OBJECTIVE: Retype the short piece on worrying about what other people think of you word for word, from its byline through its last line.

EXCERPT TO READ:
_____
Written by Jiovann Carrasco, LPC-S
Imagine all the ways being overly concerned about what others think about you has kept you from doing something important. Has it kept you from speaking up in a business meeting? Has it kept you from dancing at a party? Has it kept you from talking to that girl? Why do you avoid her when she only rejects you in your mind? We spend a lot of time trying to read other people’s minds. Here’s why that is mostly a waste of time.
People don’t think about you as much as you think they do.
It is you who are preoccupied with you. And guess what? They are most likely preoccupied with themselves. They are worried about what other people think of them! And this doesn’t mean they don’t care about you or don’t like you. They just happen to have a locus of observation that originates outside of your head. So leave them to their perceptions, regardless of how much space you think you deserve to take up in their consciousness.
Nobody is living their life at you.
_____
GIVEN INFORMATION:
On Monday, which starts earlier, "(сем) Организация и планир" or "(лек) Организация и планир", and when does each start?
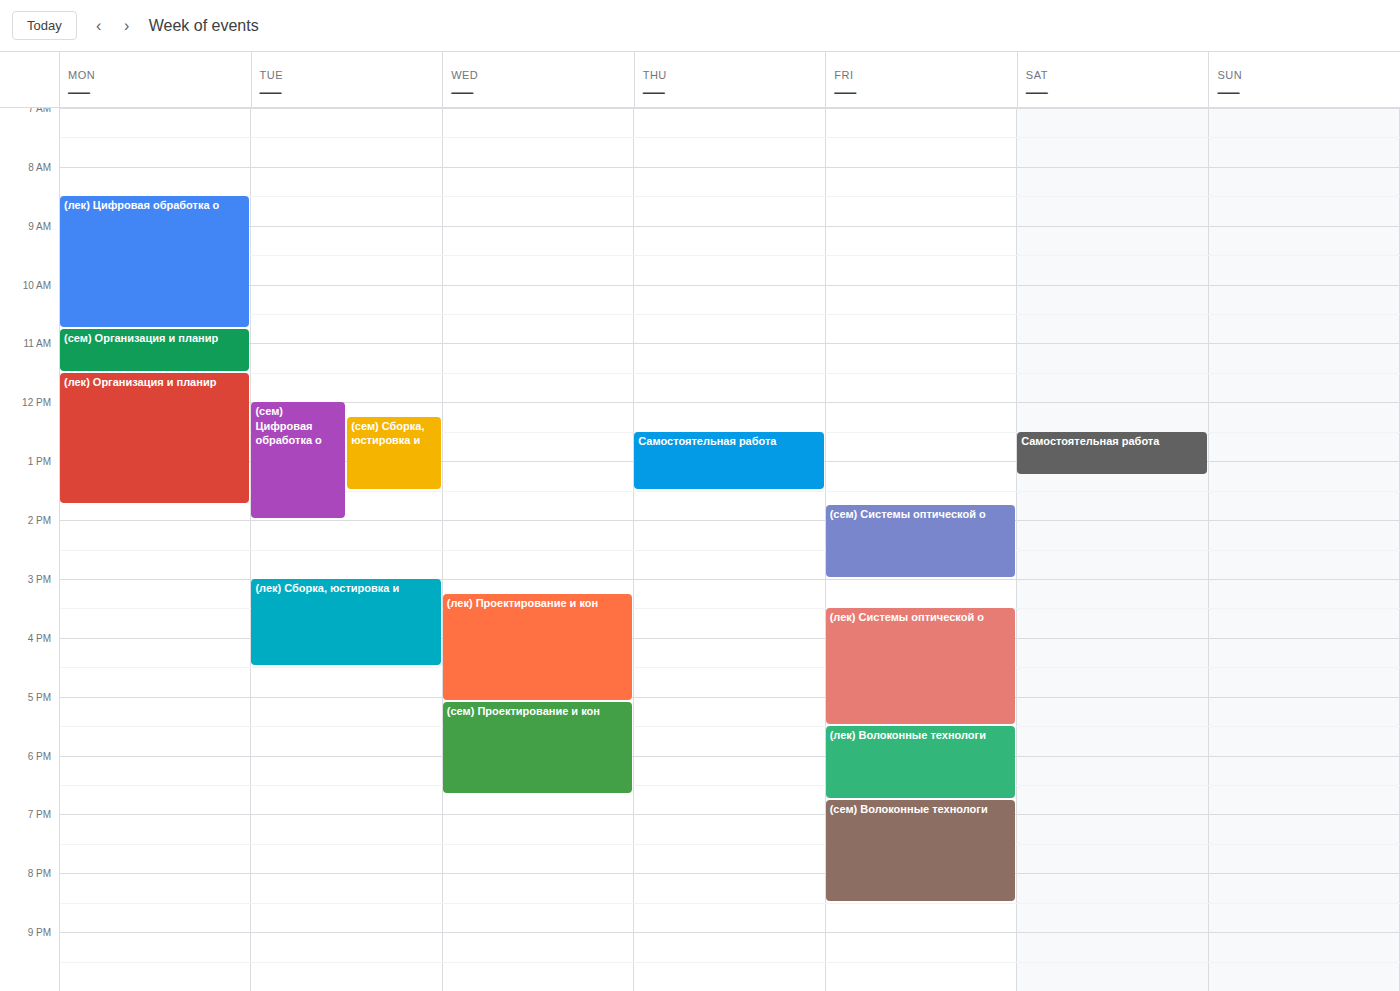
"(сем) Организация и планир" 10:45 AM; "(лек) Организация и планир" 11:30 AM.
_____
ANSWER TO THIS PROBLEM:
Written by Jiovann Carrasco, LPC-S
Imagine all the ways being overly concerned about what others think about you has kept you from doing something important. Has it kept you from speaking up in a business meeting? Has it kept you from dancing at a party? Has it kept you from talking to that girl? Why do you avoid her when she only rejects you in your mind? We spend a lot of time trying to read other people’s minds. Here’s why that is mostly a waste of time.
People don’t think about you as much as you think they do.
It is you who are preoccupied with you. And guess what? They are most likely preoccupied with themselves. They are worried about what other people think of them! And this doesn’t mean they don’t care about you or don’t like you. They just happen to have a locus of observation that originates outside of your head. So leave them to their perceptions, regardless of how much space you think you deserve to take up in their consciousness.
Nobody is living their life at you.